Recorded data

━━━━━━━━━━━━━━━━

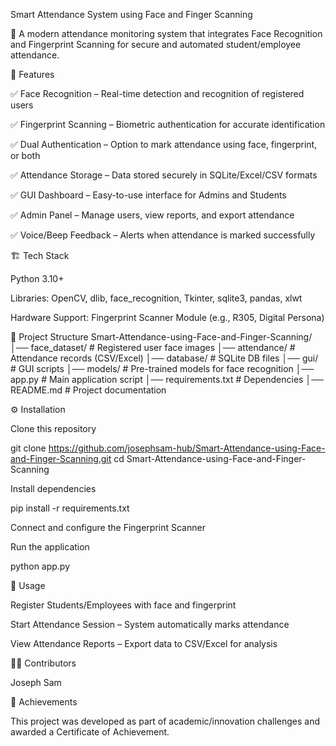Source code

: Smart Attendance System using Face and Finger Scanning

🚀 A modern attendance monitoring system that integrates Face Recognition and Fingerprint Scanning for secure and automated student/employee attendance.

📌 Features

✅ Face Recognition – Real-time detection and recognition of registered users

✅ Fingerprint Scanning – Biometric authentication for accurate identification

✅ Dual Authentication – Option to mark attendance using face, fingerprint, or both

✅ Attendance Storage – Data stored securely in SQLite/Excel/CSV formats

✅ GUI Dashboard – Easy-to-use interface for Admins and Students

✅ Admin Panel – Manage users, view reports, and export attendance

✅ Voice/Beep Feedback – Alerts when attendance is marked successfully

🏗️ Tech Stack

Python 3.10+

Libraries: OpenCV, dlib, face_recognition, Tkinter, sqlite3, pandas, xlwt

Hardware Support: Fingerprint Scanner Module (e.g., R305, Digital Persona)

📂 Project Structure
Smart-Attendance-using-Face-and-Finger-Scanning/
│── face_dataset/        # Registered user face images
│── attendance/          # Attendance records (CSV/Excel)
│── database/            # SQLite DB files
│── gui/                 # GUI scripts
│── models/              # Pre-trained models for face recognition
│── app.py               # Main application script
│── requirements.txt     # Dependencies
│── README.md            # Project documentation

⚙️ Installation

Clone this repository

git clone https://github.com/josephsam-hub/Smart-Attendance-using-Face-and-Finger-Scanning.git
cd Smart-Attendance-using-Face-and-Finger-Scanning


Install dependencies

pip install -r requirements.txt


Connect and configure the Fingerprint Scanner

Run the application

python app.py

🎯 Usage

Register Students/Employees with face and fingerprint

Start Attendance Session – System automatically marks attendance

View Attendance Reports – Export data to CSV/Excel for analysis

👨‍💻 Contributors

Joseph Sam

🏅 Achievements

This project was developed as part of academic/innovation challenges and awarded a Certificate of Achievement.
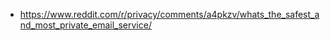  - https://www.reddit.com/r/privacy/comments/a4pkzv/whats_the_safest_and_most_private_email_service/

━━━━━━━━━━━━━━━━

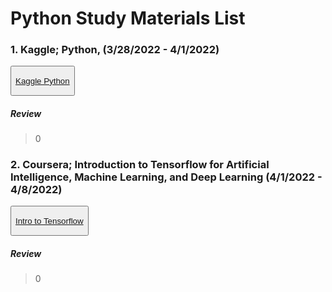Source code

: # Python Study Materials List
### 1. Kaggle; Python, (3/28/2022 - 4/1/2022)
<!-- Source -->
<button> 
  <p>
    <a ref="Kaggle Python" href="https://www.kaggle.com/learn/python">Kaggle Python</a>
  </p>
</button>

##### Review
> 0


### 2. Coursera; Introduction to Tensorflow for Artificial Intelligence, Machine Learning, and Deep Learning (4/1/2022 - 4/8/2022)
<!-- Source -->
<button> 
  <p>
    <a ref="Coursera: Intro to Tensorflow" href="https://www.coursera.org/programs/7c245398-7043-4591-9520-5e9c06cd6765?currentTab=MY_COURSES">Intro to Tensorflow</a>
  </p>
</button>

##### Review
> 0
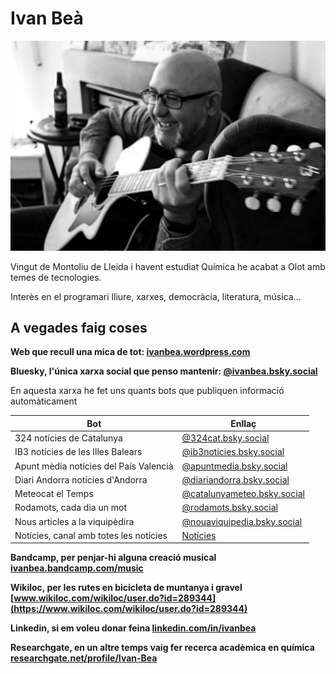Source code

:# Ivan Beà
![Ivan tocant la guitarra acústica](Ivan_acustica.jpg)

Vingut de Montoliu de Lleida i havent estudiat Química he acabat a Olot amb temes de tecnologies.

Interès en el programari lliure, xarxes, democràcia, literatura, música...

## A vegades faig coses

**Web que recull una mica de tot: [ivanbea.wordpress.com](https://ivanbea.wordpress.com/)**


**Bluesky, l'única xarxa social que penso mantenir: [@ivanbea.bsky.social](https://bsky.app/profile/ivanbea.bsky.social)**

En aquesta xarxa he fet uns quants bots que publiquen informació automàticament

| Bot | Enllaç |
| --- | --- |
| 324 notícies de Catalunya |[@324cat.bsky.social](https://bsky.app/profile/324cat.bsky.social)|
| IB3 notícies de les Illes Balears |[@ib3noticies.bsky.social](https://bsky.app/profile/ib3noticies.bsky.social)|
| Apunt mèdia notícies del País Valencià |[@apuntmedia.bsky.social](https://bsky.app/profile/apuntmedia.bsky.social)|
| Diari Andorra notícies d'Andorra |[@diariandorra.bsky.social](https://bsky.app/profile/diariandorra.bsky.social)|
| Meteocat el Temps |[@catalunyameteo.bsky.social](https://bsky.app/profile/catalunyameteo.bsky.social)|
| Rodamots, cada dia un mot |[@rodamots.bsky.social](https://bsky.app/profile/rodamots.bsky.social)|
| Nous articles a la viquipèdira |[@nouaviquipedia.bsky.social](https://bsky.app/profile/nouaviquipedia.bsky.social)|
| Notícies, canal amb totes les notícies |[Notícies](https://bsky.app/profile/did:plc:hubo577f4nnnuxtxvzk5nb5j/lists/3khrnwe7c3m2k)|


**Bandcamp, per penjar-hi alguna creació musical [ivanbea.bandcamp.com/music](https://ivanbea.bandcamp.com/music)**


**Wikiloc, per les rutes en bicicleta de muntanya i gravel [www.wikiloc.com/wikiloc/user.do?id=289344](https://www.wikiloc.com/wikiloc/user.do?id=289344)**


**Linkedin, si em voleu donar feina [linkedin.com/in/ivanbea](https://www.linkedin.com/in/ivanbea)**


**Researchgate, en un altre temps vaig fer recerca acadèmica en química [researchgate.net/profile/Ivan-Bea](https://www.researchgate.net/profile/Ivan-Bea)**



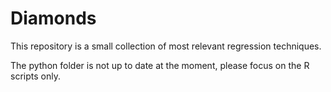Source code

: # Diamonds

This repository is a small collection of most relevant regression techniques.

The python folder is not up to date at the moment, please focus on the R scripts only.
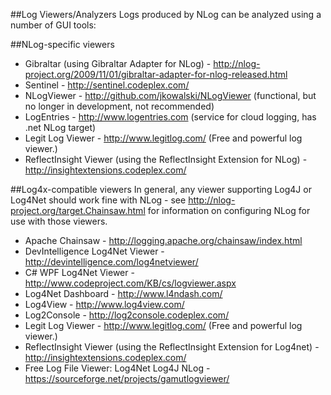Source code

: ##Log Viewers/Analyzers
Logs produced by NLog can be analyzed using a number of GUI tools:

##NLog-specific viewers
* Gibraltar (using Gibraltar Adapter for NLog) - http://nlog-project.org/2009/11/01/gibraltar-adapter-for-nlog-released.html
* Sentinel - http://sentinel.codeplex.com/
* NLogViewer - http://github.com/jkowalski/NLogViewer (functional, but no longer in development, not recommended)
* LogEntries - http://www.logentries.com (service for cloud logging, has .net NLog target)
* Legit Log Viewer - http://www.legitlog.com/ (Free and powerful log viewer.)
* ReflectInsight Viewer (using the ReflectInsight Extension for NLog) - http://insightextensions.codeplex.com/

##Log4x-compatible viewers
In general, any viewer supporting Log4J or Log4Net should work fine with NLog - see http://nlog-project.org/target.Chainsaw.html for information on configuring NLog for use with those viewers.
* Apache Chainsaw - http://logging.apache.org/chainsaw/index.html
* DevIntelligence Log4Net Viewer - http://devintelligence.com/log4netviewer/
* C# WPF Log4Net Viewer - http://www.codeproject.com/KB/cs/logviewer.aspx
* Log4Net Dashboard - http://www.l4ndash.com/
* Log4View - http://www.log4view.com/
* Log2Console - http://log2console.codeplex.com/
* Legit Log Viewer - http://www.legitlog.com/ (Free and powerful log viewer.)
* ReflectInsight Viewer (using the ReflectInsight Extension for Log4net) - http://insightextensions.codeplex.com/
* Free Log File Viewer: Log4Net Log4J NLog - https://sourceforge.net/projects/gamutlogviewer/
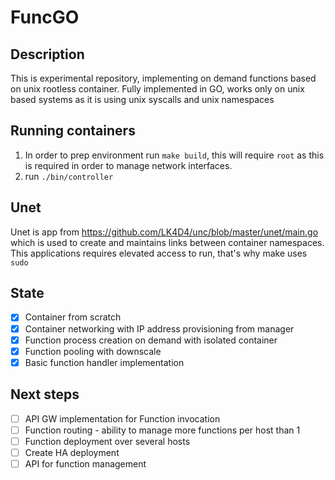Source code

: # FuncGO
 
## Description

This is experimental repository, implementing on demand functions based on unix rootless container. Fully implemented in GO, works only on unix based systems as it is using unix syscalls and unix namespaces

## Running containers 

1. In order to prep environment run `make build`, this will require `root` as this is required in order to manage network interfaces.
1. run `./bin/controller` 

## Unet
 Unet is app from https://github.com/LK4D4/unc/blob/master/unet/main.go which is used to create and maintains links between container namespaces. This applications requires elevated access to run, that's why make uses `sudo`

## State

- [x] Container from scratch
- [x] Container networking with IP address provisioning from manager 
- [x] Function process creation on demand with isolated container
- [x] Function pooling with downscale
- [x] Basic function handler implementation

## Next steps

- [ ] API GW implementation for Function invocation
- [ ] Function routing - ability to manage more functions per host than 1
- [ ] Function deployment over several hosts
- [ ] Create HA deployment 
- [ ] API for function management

━━━━━━━━━━━━━━━━

Check each line of the entries above for the string "logging", and return those that contain it.

→ EXPECTED ANSWER:
* LogEntries - http://www.logentries.com (service for cloud logging, has .net NLog target)
* Apache Chainsaw - http://logging.apache.org/chainsaw/index.html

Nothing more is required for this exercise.